4. “Homeward Bound” (1966)
This song “nailed homesickness with easy grace,” as The Guardian notes of this tune, written when Paul Simon was living in England and missing his then-girlfriend Kathy Chitty as he traveled home from a gig to see her. “It’s like a snapshot, a photograph of a long time ago,” Simon told SongTalk magazine of the sentimental work.
3. “The Sound of Silence” (1965): Simon and Garfunkel songs
“Hello darkness, my old friend.” This No. 1 song, which made it into the Grammy Hall of Fame, is another written by Paul Simon about alienation — and he recalled to Rolling Stone how that topic became sort of a calling card for him as a young songwriter. “Actually, [Bob] Dylan was writing protest, and whatever it was, everybody had a tag. They put a tag on the alienation. And it was a self-fulfilling prophecy, so I wrote alienation songs. Of course we all had a feeling of alienation,” he added, which is perhaps why so many relate to this classic cut.
2. “Mrs. Robinson” (1968)
“It is ‘Mrs. Robinson’ that supplies headlong energy and rising suspense for the last 15 minutes of The Graduate,” Variety notes of this No. 1 hit for Simon and Garfunkel from the 1967 film starring Dustin Hoffman and Anne Bancroft. The lyrics were pretty much a stream of consciousness for Simon, he once told Dick Cavett. “For no particular reason, the words just came into my head,” he said, citing, for example, that Joe DiMaggio entered the picture because “I thought of him as an American hero and that genuine heroes were in short supply.” The singer-songwriter even admitted he was really a Mickey Mantle fan, but DiMaggio had the right amount of syllables for the music! “Mrs. Robinson” went on to win Simon and Garfunkel Grammys for Best Contemporary Pop Performance, Vocal Duo Or Group, and Record of the Year, and it’s been inducted into the Grammy Hall of Fame.

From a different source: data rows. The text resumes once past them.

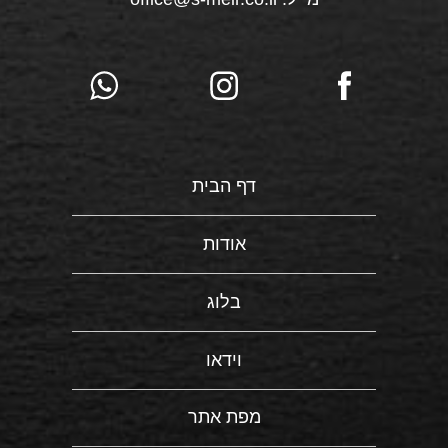
דף הבית
אודות
בלוג
וידאו
מפת אתר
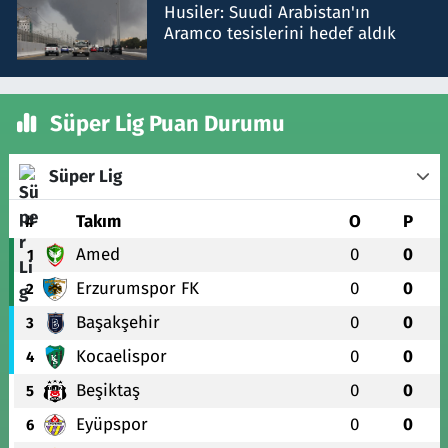
Husiler: Suudi Arabistan'ın
Aramco tesislerini hedef aldık
Süper Lig Puan Durumu
Süper Lig
#
Takım
O
P
Amed
0
0
1
Erzurumspor FK
0
0
2
Başakşehir
0
0
3
Kocaelispor
0
0
4
Beşiktaş
0
0
5
Eyüpspor
0
0
6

1. “Bridge Over Troubled Water” (1970): Simon and Garfunkel songs
Paul Simon received the prestigious Towering Song Award from the Songwriters Hall of Fame in 2010 for this timeless No. 1 gem “that has influenced our culture in a unique way over many years.” In addition to winning Record of the Year at the Grammys (as well as induction into the the Grammy Hall of Fame), it’s won the admiration of other iconic artists — most notably Aretha Franklin, who brilliantly covered it in 1971 — as well as the hearts of millions of listeners around the world.

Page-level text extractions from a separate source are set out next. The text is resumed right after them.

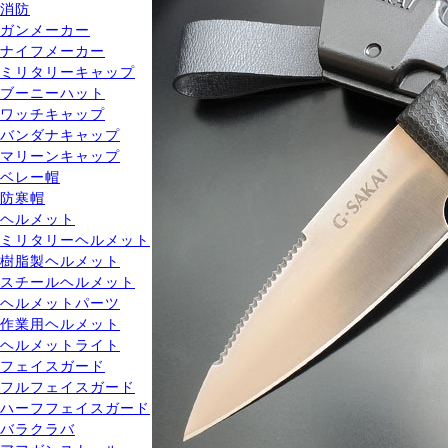
消防
ガンメーカー
ナイフメーカー
ミリタリーキャップ
ブーニーハット
ワッチキャップ
バンダナキャップ
マリーンキャップ
ベレー帽
防寒帽
ヘルメット
ミリタリーヘルメット
樹脂製ヘルメット
スチールヘルメット
ヘルメットパーツ
作業用ヘルメット
ヘルメットライト
フェイスガード
フルフェイスガード
ハーフフェイスガード
バラクラバ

"The song’s brilliant,” Art Garfunkel told The Guardian of the tune, given to him to sing by songwriter Simon. “It should be quite possible to do another great version, but it was a hell of a tour de force that I went from so soft to so strong at the end,” he said of preferring his own recording over any remake that followed, apologizing for sounding “inflated… [But] I thought I topped them all.”